大学で人権問題を学び、被差別マイノリティ当事者の聞き取りの機会が増えると、わたしは《わたしの話》の「嫌な気持ちになって、そのことを隠したくなる」部分が、よく似ているなと思うようになった。そして、その「共感」を手がかりに、自分は人権問題に関わっていけるなという自信をもつようになった。そして2段階ぐらいまでポンポンと進んだ。

・・・つもりが。

「手術跡でつらい思いをした」わたしのことは肯定できても、「障がい者になることを免れて良かった」と思う、その「良かった」の感情部分は肯定できないままだった。そういう自分が許せない。人権問題を学ぶからこそ余計に、わたしはそこではどうしようもなく差別者だなぁと落ち込む。そしてそのことをだれにも話せなかった。0段階にも進めない自分を持て余しながら、「差別は許せない」と活動しているのだから、厄介なヤツだったな・・・と思う(どこでいつだれに、とは言えないけれど、持て余している矛盾のせいでトバッチリ/八つ当たりにあった人もきっといたはず・・・すいません)

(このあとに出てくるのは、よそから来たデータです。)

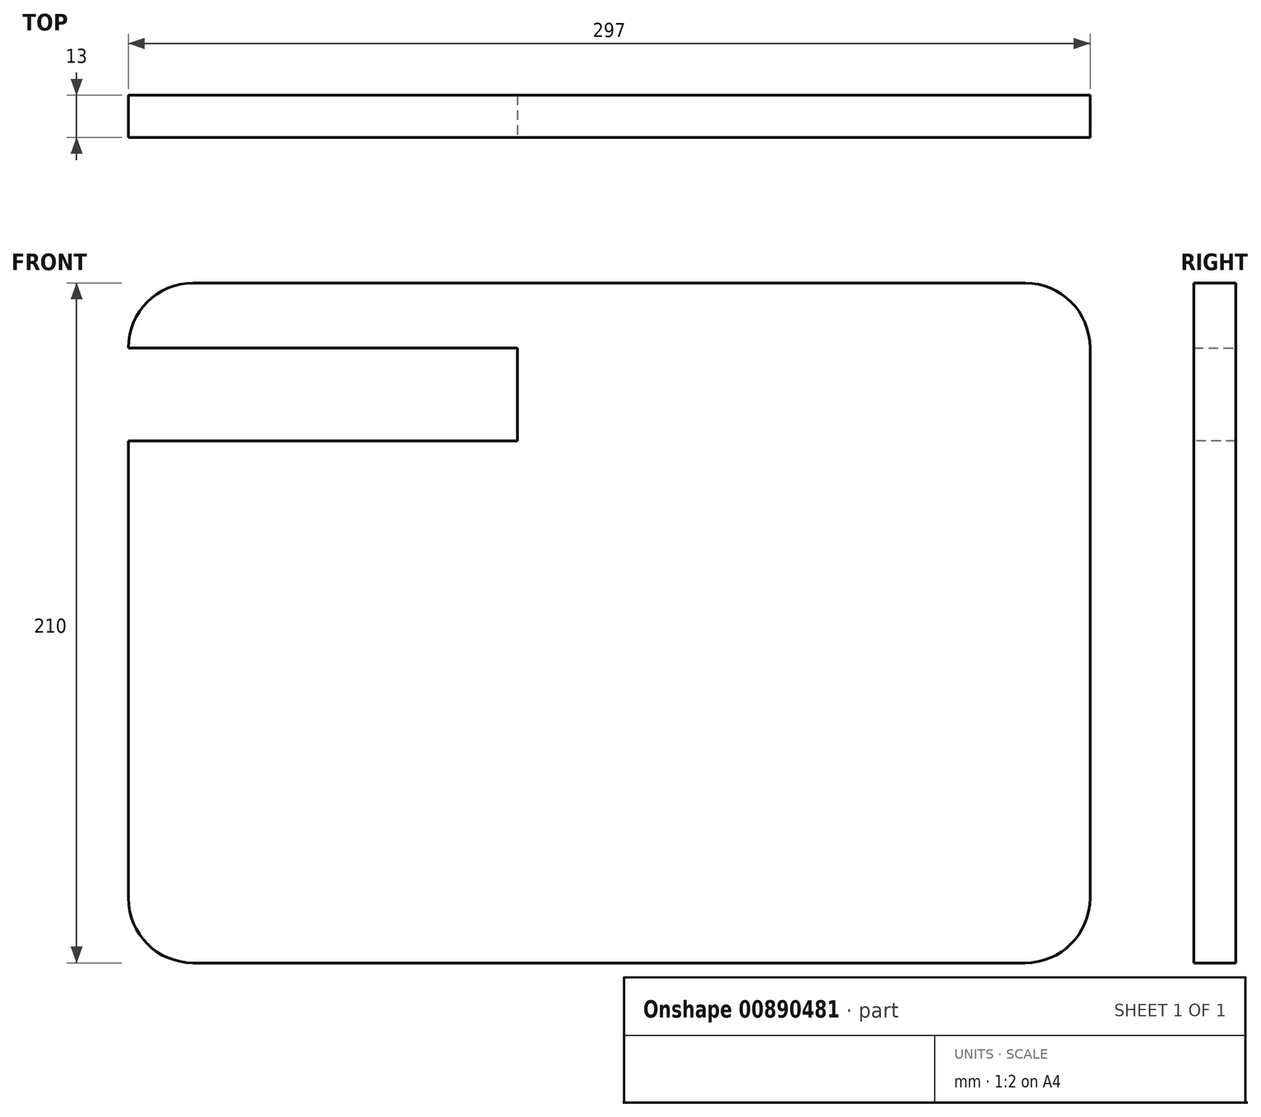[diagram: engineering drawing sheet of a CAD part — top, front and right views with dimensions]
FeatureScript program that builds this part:
annotation { "Feature Type Name" : "Feature", "Feature Type Description" : "" }
export const myFeature = defineFeature(function(context is Context, id is Id, definition is map)
    precondition{}
    {
        {
            var Q0;
            Q0=qCreatedBy(makeId("Front.planeOp"),FACE);
            var sketch = newSketch(context, id + "F0", { "sketchPlane" : qUnion([Q0])});
            skLineSegment(sketch, "E0.bottom", {"start": v(-74.37, 123.41) * mm, "end": v(182.63, 123.41) * mm});
            skLineSegment(sketch, "E0.top", {"start": v(-74.37, -86.59) * mm, "end": v(182.63, -86.59) * mm});
            skLineSegment(sketch, "E0.left", {"start": v(-94.37, 103.41) * mm, "end": v(-94.37, -66.59) * mm});
            skLineSegment(sketch, "E0.right", {"start": v(202.63, 103.41) * mm, "end": v(202.63, -66.59) * mm});
            skPoint(sketch, "E1.visualSharp", {"position": v(-94.37, 123.41) * mm});
            skArc(sketch, "E1.filletArc", {"start": v(-74.37, 123.41) * mm, "mid": v(-88.51, 117.55) * mm, "end": v(-94.37, 103.41) * mm});
            skPoint(sketch, "E2.visualSharp", {"position": v(202.63, 123.41) * mm});
            skArc(sketch, "E2.filletArc", {"start": v(202.63, 103.41) * mm, "mid": v(196.77, 117.55) * mm, "end": v(182.63, 123.41) * mm});
            skPoint(sketch, "E3.visualSharp", {"position": v(202.63, -86.59) * mm});
            skArc(sketch, "E3.filletArc", {"start": v(182.63, -86.59) * mm, "mid": v(196.77, -80.73) * mm, "end": v(202.63, -66.59) * mm});
            skPoint(sketch, "E4.visualSharp", {"position": v(-94.37, -86.59) * mm});
            skArc(sketch, "E4.filletArc", {"start": v(-94.37, -66.59) * mm, "mid": v(-88.51, -80.73) * mm, "end": v(-74.37, -86.59) * mm});
            skSolve(sketch);
        }
        {
            var Q0;
            Q0 = qSketchRegion(id + "F0", true);
            extrude(context, id + "F1", {"entities" : qUnion([Q0]), "depth" : 13 * mm, "offsetDistance" : 25 * mm});
        }
        {
            var Q0;
            Q0=makeQuery(id+"F1.opExtrude","CAP_FACE",FACE,{"disambiguationData":[OSD([sQuery(id+"F0.wireOp",EDGE,"E0.bottom"),sQuery(id+"F0.wireOp",EDGE,"E0.top"),sQuery(id+"F0.wireOp",EDGE,"E0.left"),sQuery(id+"F0.wireOp",EDGE,"E0.right"),sQuery(id+"F0.wireOp",EDGE,"E1.filletArc"),sQuery(id+"F0.wireOp",EDGE,"E2.filletArc"),sQuery(id+"F0.wireOp",EDGE,"E3.filletArc"),sQuery(id+"F0.wireOp",EDGE,"E4.filletArc")])],"isStart":false});
            var sketch = newSketch(context, id + "F2", { "sketchPlane" : qUnion([Q0])});
            skLineSegment(sketch, "E5.bottom", {"start": v(-94.37, 103.41) * mm, "end": v(25.74, 103.41) * mm});
            skLineSegment(sketch, "E5.top", {"start": v(-94.37, 74.7) * mm, "end": v(25.74, 74.7) * mm});
            skLineSegment(sketch, "E5.left", {"start": v(-94.37, 103.41) * mm, "end": v(-94.37, 74.7) * mm});
            skLineSegment(sketch, "E5.right", {"start": v(25.74, 103.41) * mm, "end": v(25.74, 74.7) * mm});
            skSolve(sketch);
        }
        {
            var Q0;
            Q0=makeQuery(id+"F2.imprint","IMPRINT",FACE,{"disambiguationData":[TD([[makeQuery(id+"F2.imprint","IMPRINT",EDGE,{"derivedFrom":sQuery(id+"F2.wireOp",EDGE,"E5.bottom")}),1.0]])]});
            var sketch = newSketch(context, id + "F3", { "sketchPlane" : qUnion([Q0])});
            skSolve(sketch);
        }
        {
            var Q0;
            Q0=makeQuery(id+"F3.imprint","IMPRINT",FACE,{"disambiguationData":[TD([[makeQuery(id+"F3.imprint","IMPRINT",EDGE,{"derivedFrom":makeQuery(id+"F2.imprint","IMPRINT",EDGE,{"derivedFrom":sQuery(id+"F2.wireOp",EDGE,"E5.bottom")})}),1.0]])]});
            var sketch = newSketch(context, id + "F4", { "sketchPlane" : qUnion([Q0])});
            skSolve(sketch);
        }
        {
            var Q0;
            Q0=makeQuery(id+"F2.imprint","IMPRINT",FACE,{"disambiguationData":[TD([[makeQuery(id+"F2.imprint","IMPRINT",EDGE,{"derivedFrom":sQuery(id+"F2.wireOp",EDGE,"E5.bottom")}),-1.0]])]});
            extrude(context, id + "F5", {"entities" : qUnion([Q0]), "operationType" : NewBodyOperationType.REMOVE, "oppositeDirection" : true, "depth" : 25 * mm, "offsetDistance" : 25 * mm});
        }
    });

それがパーンと0段階に突き抜けたのが、森修さんのおかげだった。

かつ、たまたまその同じ場で、その話を聞いていた同期の友だちがいたおかげで、1段階にも、とととっと突き進んでしまったのが幸運だった。あ、言ってもだいじょうぶやん・・・と思った。おまえ、そんな差別的なアカンやつやったんかー、と非難されたりしなかった。もちろん考え方(障害者にならなくてよかった)はダメだけど。そういう感情をもたらすものの正体を考えればいいねんで、それが障害者解放運動やで、と、いっきに世界が回転したのだった。

先日、授業に障害者の自立生活支援センターの人たちが介護者募集のアピールに来たとき、そういう自分の話をした方がいいかなと思って、した。まぁ、相手は学生だし100人単位の教室だから、何か感じてくれる子が一人でもいればそれでいいと割り切ってたけれど、それでも頓珍漢な反応にはちょっとだけ傷つく(直接は聞いていないけれど「自慢話やん」と言っていた子がいたらしい。何の自慢やねん・・・笑)。けど、傷ついても揺らがない。それは《わたしの話》がわたしのアイデンティティのかけがえのない一部分で、ポジティブに肯定できているからだと思う(あー、でもそれが「自慢」に見えるのかな。自分を肯定できることじたいが「勝ち組」的に映るのかもしれない)。

だから今のわたしは3段階にいる。

まぁ、とはいえ。わたしという人間の多様な側面の全部が全部3段階にいるわけではなく、0段階や1段階で彷徨っている面も未だにあるわーと発見することもときどきあったりして。不惑の歳を十年過ぎても、人間てそんなもんなんだなと思うのでした。